The Mudcat Café TM
Thread #16399   Message #152760
Posted By: raredance
22-Dec-99 - 12:14 AM
Thread Name: Songbooks: A Basic Folk Library
Subject: RE: A Basic Folk Library
Ah the life of a retired government worker, would that I could join the tribe and do some serious reading. On to the list.

Every time I look up something in the Frank C Brown Collection of North Carolina Folklore I find that I am learning something new about that song that I didn't know before.

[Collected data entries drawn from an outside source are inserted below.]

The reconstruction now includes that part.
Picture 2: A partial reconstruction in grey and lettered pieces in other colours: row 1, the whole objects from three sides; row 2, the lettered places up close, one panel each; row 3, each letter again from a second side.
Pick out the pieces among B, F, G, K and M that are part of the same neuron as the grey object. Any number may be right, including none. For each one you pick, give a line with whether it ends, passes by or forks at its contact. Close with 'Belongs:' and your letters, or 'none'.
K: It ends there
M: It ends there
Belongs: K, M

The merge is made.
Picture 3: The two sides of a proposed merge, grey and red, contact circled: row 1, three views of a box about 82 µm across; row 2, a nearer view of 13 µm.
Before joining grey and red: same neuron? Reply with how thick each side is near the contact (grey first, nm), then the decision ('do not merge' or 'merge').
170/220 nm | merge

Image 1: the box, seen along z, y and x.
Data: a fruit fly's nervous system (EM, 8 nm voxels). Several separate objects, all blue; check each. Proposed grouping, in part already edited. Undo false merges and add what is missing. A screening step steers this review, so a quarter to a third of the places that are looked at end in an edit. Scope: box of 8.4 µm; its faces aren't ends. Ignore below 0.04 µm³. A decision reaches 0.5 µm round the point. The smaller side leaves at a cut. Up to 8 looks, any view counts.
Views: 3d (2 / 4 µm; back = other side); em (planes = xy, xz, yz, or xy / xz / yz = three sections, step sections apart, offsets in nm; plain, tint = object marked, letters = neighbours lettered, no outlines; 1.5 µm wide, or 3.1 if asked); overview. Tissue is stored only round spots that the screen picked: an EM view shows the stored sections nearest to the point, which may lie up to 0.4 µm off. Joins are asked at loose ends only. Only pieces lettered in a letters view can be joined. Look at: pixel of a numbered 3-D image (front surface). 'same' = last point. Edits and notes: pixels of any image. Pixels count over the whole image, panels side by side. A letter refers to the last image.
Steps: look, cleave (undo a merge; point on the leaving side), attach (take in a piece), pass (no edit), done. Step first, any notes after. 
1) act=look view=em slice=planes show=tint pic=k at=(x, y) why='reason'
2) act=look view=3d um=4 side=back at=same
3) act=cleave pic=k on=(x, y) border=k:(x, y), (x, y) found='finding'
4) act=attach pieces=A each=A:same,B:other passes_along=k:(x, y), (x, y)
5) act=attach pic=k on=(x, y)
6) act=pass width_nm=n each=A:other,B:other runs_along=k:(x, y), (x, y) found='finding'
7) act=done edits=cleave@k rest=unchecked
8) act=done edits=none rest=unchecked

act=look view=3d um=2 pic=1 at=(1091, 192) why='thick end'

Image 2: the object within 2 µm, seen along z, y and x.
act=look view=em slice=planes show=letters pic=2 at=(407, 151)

"The Ballad Of America" by John Anthony Scott includes a couple of background paragraphs on most of the songs in the volume.

Railrods, it's hard to beat "Long Steel Rail" by Norm Cohen

Cowboy and western material seems fairly abundant in the USA. Some with background material along with the songs are: "He Was Singin' This Song" by Jim Bob Tinsley; "The Hell-bound Train" by Glenn Ohrlin; "The Whorehouse Bells Were Ringing" by Guy Logsdon; "Songs of the Great American West" by Irwin Silber; the annotated version of "Songs of the Cowboys" by N Howard "Jack" Thorp with variants, commentary, notes and lexicon by Austin e & Alta S Fife.

Northwoods I like "Ballads & Songs of the Shanty-Boy" by Franz Rickaby, and "Lumbering Songs from the North Woods" by Edith Fowke.

For a very narrow focus, i.e. a book about one song look for "Hold the Fort! The Story of a Song from the Sawdust Trail to the Picket Line" by Paul Scheips (Smithsonian Studies in History & Technology #9, 1971) it's only 57 pages.